● AIM OF THE TASK
Reproduce the entire listing exactly as written, apart from its pictures.

● ENTRIES SUPPLIED
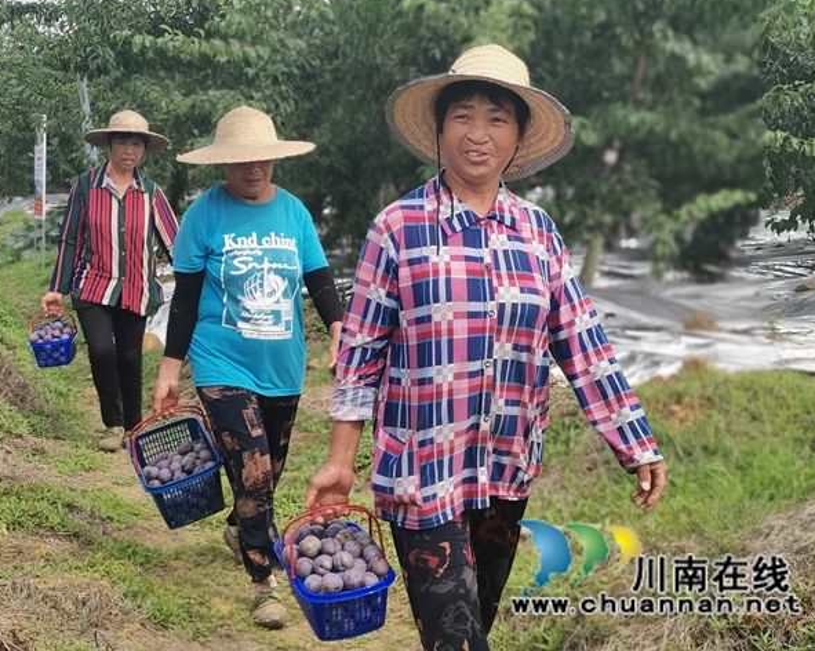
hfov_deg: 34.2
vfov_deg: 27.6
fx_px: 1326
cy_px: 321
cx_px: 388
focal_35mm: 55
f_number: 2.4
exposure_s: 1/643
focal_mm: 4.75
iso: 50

● ANSWER
hfov_deg: 34.2
vfov_deg: 27.6
fx_px: 1326
cy_px: 321
cx_px: 388
focal_35mm: 55
f_number: 2.4
exposure_s: 1/643
focal_mm: 4.75
iso: 50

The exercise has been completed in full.